## What this task involves
Word for word, transcribe all the entries shown below.

[[ Input data, beginning ]]

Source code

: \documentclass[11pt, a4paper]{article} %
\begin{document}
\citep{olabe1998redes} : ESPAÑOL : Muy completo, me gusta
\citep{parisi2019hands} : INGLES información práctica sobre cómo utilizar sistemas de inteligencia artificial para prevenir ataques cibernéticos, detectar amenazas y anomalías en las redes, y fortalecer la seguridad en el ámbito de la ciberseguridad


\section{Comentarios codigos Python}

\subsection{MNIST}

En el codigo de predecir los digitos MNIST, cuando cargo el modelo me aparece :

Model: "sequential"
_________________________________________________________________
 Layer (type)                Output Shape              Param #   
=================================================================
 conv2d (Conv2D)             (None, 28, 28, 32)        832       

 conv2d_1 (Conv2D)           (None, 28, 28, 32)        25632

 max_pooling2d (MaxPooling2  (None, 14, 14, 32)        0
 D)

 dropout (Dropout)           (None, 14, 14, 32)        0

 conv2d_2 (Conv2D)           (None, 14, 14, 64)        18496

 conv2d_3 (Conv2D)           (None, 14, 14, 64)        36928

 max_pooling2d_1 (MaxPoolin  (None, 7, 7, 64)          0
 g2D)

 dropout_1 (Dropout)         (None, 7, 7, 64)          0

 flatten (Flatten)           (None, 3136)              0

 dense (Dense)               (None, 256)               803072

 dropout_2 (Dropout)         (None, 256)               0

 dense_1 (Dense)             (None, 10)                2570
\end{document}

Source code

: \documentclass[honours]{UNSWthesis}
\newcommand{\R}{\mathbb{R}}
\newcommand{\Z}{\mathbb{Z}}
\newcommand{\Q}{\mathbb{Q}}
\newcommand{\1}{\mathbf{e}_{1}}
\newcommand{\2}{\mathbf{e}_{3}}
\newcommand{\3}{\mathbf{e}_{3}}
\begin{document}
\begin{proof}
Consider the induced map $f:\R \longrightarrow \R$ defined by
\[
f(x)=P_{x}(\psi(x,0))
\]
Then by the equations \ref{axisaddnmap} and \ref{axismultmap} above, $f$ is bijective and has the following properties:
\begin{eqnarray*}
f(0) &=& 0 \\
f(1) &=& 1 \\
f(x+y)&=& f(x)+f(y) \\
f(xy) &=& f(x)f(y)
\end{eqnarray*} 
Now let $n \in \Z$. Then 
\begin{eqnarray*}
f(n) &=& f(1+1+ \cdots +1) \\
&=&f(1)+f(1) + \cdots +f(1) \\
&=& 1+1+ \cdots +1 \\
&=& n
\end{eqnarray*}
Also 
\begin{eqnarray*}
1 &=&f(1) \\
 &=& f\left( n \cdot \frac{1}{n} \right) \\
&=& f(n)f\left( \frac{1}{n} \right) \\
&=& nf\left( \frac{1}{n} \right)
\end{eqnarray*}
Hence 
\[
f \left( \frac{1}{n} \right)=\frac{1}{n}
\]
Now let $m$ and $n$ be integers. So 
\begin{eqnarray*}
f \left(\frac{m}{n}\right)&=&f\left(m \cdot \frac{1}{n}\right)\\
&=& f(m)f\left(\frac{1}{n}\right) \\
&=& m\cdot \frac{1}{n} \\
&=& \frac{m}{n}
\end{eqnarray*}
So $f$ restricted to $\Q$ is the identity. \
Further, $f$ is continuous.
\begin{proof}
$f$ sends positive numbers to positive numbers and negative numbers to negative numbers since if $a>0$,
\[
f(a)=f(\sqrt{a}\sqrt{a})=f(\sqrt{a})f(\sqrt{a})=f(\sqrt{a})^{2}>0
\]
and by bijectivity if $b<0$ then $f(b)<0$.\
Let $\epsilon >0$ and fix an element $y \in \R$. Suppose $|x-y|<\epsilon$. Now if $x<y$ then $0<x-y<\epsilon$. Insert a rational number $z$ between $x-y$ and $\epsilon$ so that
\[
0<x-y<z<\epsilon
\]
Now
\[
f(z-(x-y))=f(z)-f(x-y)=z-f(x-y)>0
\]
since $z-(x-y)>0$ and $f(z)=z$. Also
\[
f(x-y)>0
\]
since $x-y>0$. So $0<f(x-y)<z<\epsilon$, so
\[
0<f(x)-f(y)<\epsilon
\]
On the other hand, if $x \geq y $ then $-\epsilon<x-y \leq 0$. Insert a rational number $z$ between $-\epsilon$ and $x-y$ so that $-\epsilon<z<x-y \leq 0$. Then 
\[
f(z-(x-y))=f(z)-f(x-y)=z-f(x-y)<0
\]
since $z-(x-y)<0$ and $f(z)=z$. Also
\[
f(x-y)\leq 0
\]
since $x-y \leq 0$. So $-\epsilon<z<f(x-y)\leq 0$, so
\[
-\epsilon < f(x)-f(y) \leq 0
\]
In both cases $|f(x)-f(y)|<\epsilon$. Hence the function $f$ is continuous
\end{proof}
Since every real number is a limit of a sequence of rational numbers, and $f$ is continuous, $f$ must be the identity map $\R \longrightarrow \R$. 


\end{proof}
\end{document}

[[ Input data, end ]]

## Task response
Source code

: \documentclass[11pt, a4paper]{article} %
\begin{document}
\citep{olabe1998redes} : ESPAÑOL : Muy completo, me gusta
\citep{parisi2019hands} : INGLES información práctica sobre cómo utilizar sistemas de inteligencia artificial para prevenir ataques cibernéticos, detectar amenazas y anomalías en las redes, y fortalecer la seguridad en el ámbito de la ciberseguridad


\section{Comentarios codigos Python}

\subsection{MNIST}

En el codigo de predecir los digitos MNIST, cuando cargo el modelo me aparece :

Model: "sequential"
_________________________________________________________________
 Layer (type)                Output Shape              Param #   
=================================================================
 conv2d (Conv2D)             (None, 28, 28, 32)        832       

 conv2d_1 (Conv2D)           (None, 28, 28, 32)        25632

 max_pooling2d (MaxPooling2  (None, 14, 14, 32)        0
 D)

 dropout (Dropout)           (None, 14, 14, 32)        0

 conv2d_2 (Conv2D)           (None, 14, 14, 64)        18496

 conv2d_3 (Conv2D)           (None, 14, 14, 64)        36928

 max_pooling2d_1 (MaxPoolin  (None, 7, 7, 64)          0
 g2D)

 dropout_1 (Dropout)         (None, 7, 7, 64)          0

 flatten (Flatten)           (None, 3136)              0

 dense (Dense)               (None, 256)               803072

 dropout_2 (Dropout)         (None, 256)               0

 dense_1 (Dense)             (None, 10)                2570
\end{document}

Source code

: \documentclass[honours]{UNSWthesis}
\newcommand{\R}{\mathbb{R}}
\newcommand{\Z}{\mathbb{Z}}
\newcommand{\Q}{\mathbb{Q}}
\newcommand{\1}{\mathbf{e}_{1}}
\newcommand{\2}{\mathbf{e}_{3}}
\newcommand{\3}{\mathbf{e}_{3}}
\begin{document}
\begin{proof}
Consider the induced map $f:\R \longrightarrow \R$ defined by
\[
f(x)=P_{x}(\psi(x,0))
\]
Then by the equations \ref{axisaddnmap} and \ref{axismultmap} above, $f$ is bijective and has the following properties:
\begin{eqnarray*}
f(0) &=& 0 \\
f(1) &=& 1 \\
f(x+y)&=& f(x)+f(y) \\
f(xy) &=& f(x)f(y)
\end{eqnarray*} 
Now let $n \in \Z$. Then 
\begin{eqnarray*}
f(n) &=& f(1+1+ \cdots +1) \\
&=&f(1)+f(1) + \cdots +f(1) \\
&=& 1+1+ \cdots +1 \\
&=& n
\end{eqnarray*}
Also 
\begin{eqnarray*}
1 &=&f(1) \\
 &=& f\left( n \cdot \frac{1}{n} \right) \\
&=& f(n)f\left( \frac{1}{n} \right) \\
&=& nf\left( \frac{1}{n} \right)
\end{eqnarray*}
Hence 
\[
f \left( \frac{1}{n} \right)=\frac{1}{n}
\]
Now let $m$ and $n$ be integers. So 
\begin{eqnarray*}
f \left(\frac{m}{n}\right)&=&f\left(m \cdot \frac{1}{n}\right)\\
&=& f(m)f\left(\frac{1}{n}\right) \\
&=& m\cdot \frac{1}{n} \\
&=& \frac{m}{n}
\end{eqnarray*}
So $f$ restricted to $\Q$ is the identity. \
Further, $f$ is continuous.
\begin{proof}
$f$ sends positive numbers to positive numbers and negative numbers to negative numbers since if $a>0$,
\[
f(a)=f(\sqrt{a}\sqrt{a})=f(\sqrt{a})f(\sqrt{a})=f(\sqrt{a})^{2}>0
\]
and by bijectivity if $b<0$ then $f(b)<0$.\
Let $\epsilon >0$ and fix an element $y \in \R$. Suppose $|x-y|<\epsilon$. Now if $x<y$ then $0<x-y<\epsilon$. Insert a rational number $z$ between $x-y$ and $\epsilon$ so that
\[
0<x-y<z<\epsilon
\]
Now
\[
f(z-(x-y))=f(z)-f(x-y)=z-f(x-y)>0
\]
since $z-(x-y)>0$ and $f(z)=z$. Also
\[
f(x-y)>0
\]
since $x-y>0$. So $0<f(x-y)<z<\epsilon$, so
\[
0<f(x)-f(y)<\epsilon
\]
On the other hand, if $x \geq y $ then $-\epsilon<x-y \leq 0$. Insert a rational number $z$ between $-\epsilon$ and $x-y$ so that $-\epsilon<z<x-y \leq 0$. Then 
\[
f(z-(x-y))=f(z)-f(x-y)=z-f(x-y)<0
\]
since $z-(x-y)<0$ and $f(z)=z$. Also
\[
f(x-y)\leq 0
\]
since $x-y \leq 0$. So $-\epsilon<z<f(x-y)\leq 0$, so
\[
-\epsilon < f(x)-f(y) \leq 0
\]
In both cases $|f(x)-f(y)|<\epsilon$. Hence the function $f$ is continuous
\end{proof}
Since every real number is a limit of a sequence of rational numbers, and $f$ is continuous, $f$ must be the identity map $\R \longrightarrow \R$. 


\end{proof}
\end{document}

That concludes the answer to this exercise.